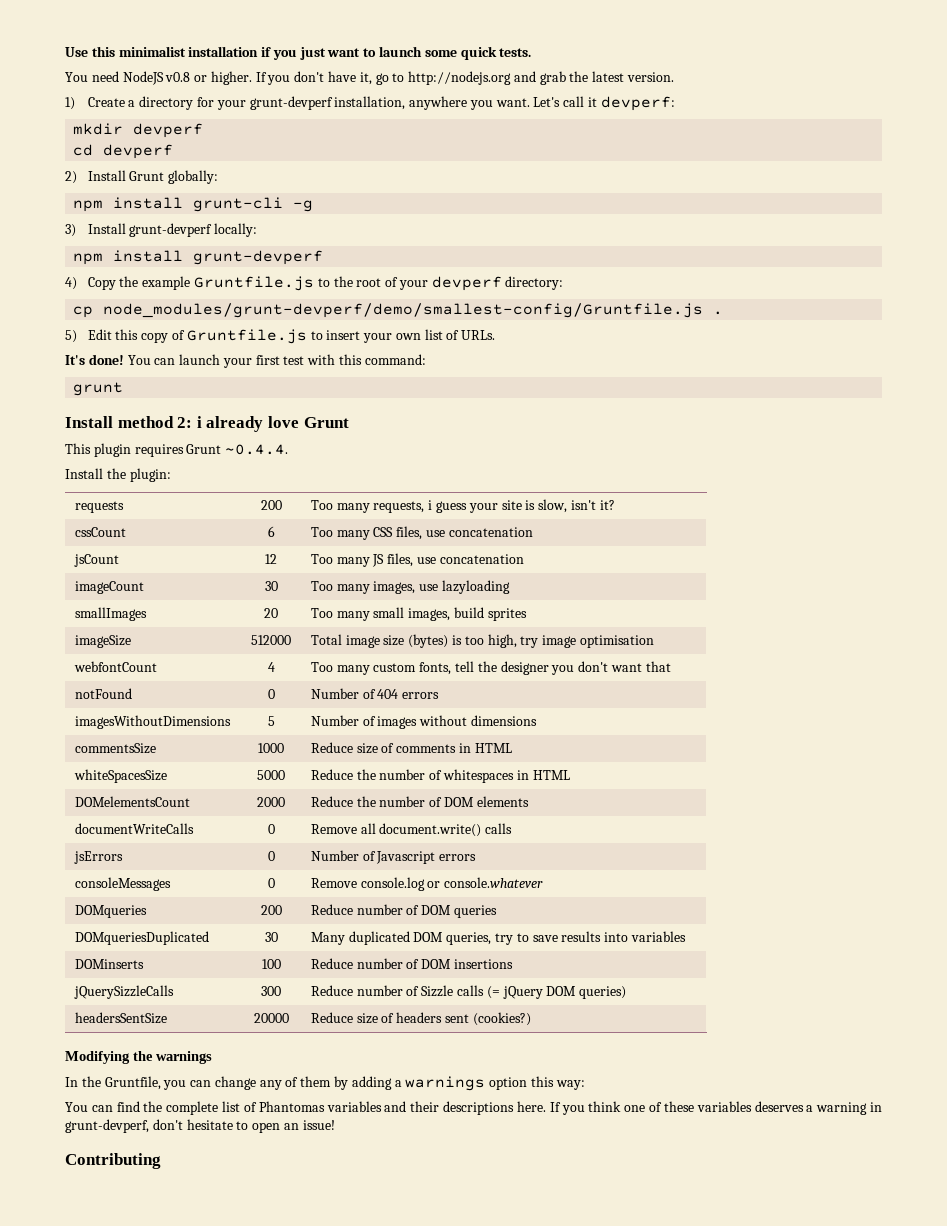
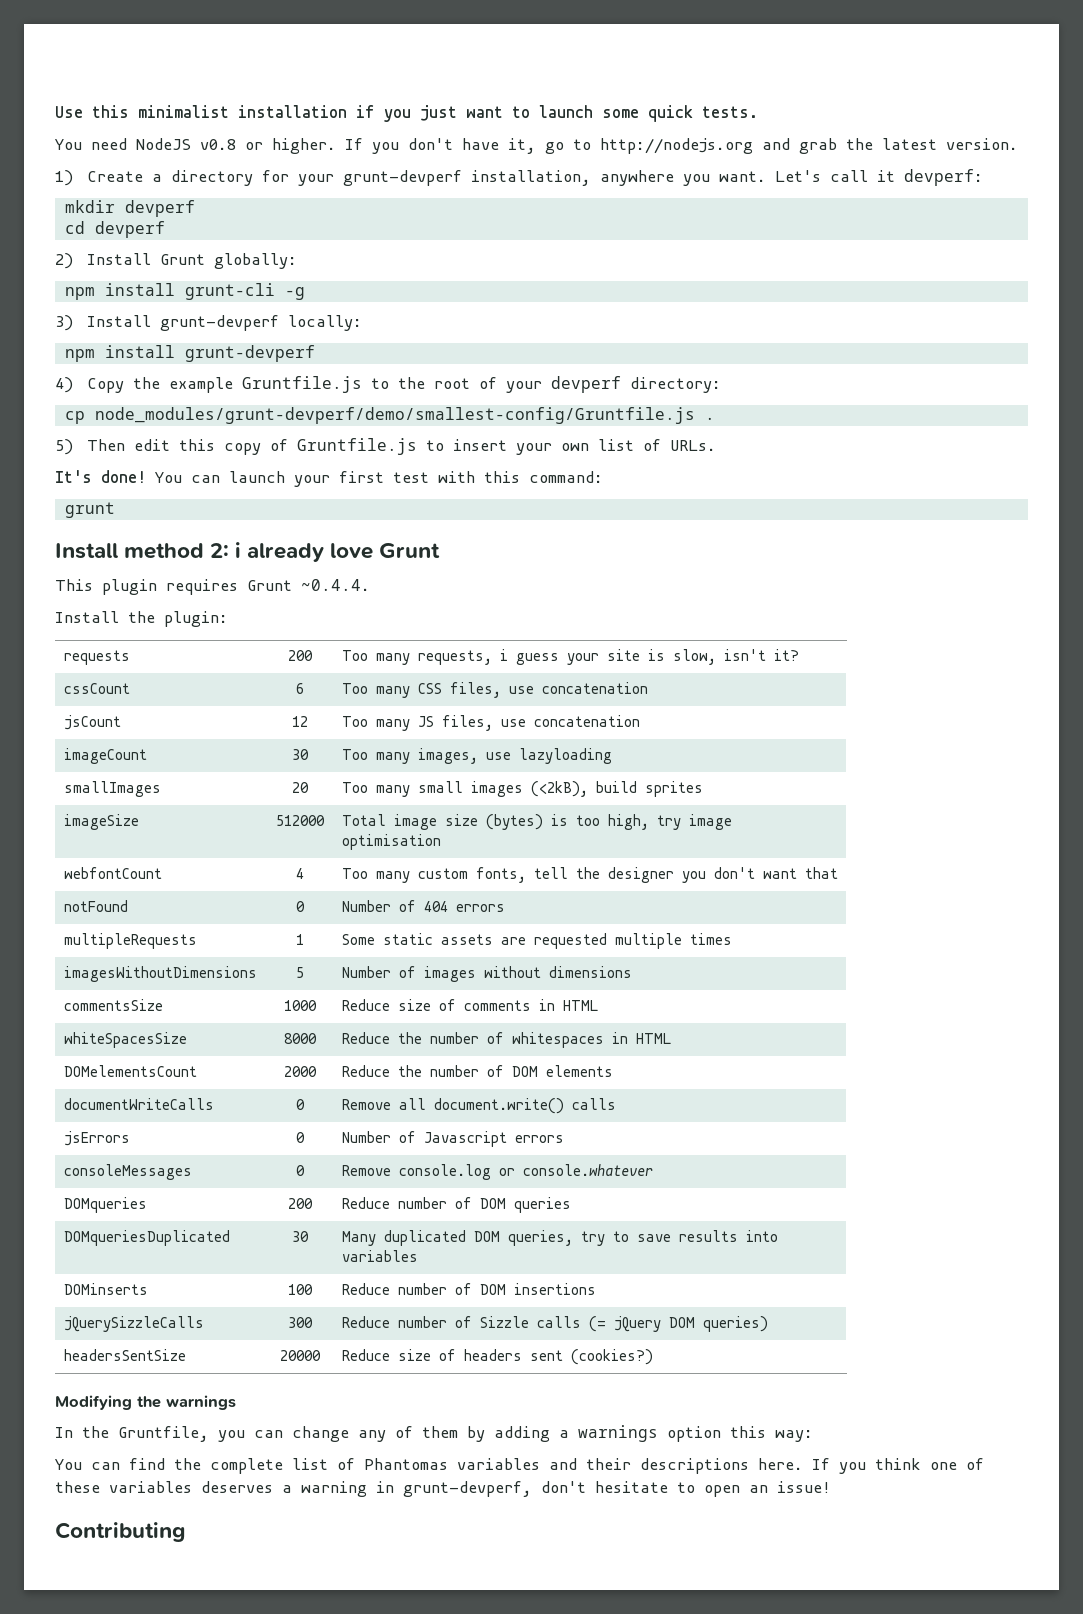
[87,329,112,340] Edit -> [87,439,171,451] Then edit
[408,608,451,621] images, -> [470,781,588,797] images (<2kB),
(440, 695) none -> [63,933,197,949] [296,934,304,945] [341,933,732,949] // multipleRequests | 1 | Some static assets are requested multiple times
[257,770,285,780] 5000 -> [284,1033,317,1044] 8000

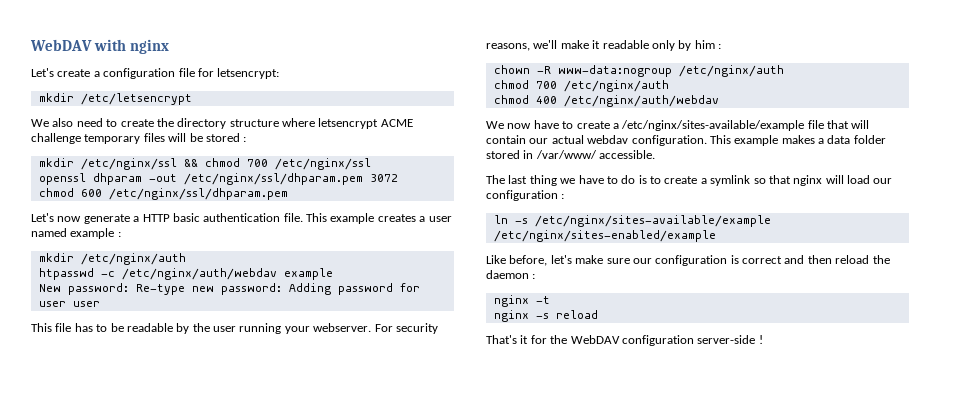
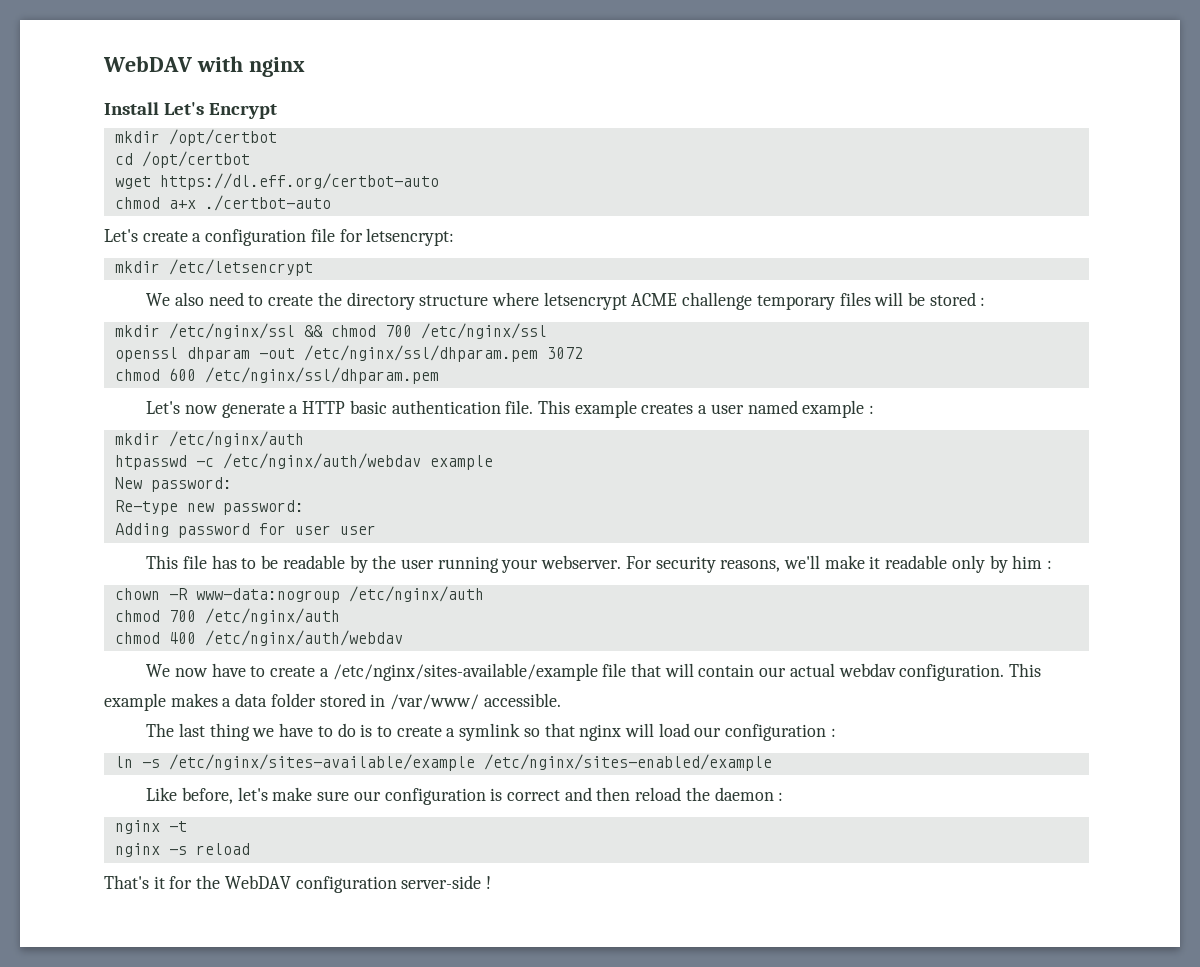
(169, 46) none -> [104,102,277,119] [114,129,277,146] [114,151,250,168] [114,173,439,190] [114,195,331,211] // Install Let's Encrypt // mkdir /opt/certbot // cd /opt/certbot // wget https://dl.eff.org/certbot-auto // chmod a+x ./certbot-auto
(129, 289) none -> (232, 484) //
(282, 289) none -> (304, 507) //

◆ ◆ ◆ ◆ ◆

## Try it
Restate the listing above word for word and skip each picture.

## Your solution
[87,329,112,340] Edit -> [87,439,171,451] Then edit
[408,608,451,621] images, -> [470,781,588,797] images (<2kB),
(440, 695) none -> [63,933,197,949] [296,934,304,945] [341,933,732,949] // multipleRequests | 1 | Some static assets are requested multiple times
[257,770,285,780] 5000 -> [284,1033,317,1044] 8000

(169, 46) none -> [104,102,277,119] [114,129,277,146] [114,151,250,168] [114,173,439,190] [114,195,331,211] // Install Let's Encrypt // mkdir /opt/certbot // cd /opt/certbot // wget https://dl.eff.org/certbot-auto // chmod a+x ./certbot-auto
(129, 289) none -> (232, 484) //
(282, 289) none -> (304, 507) //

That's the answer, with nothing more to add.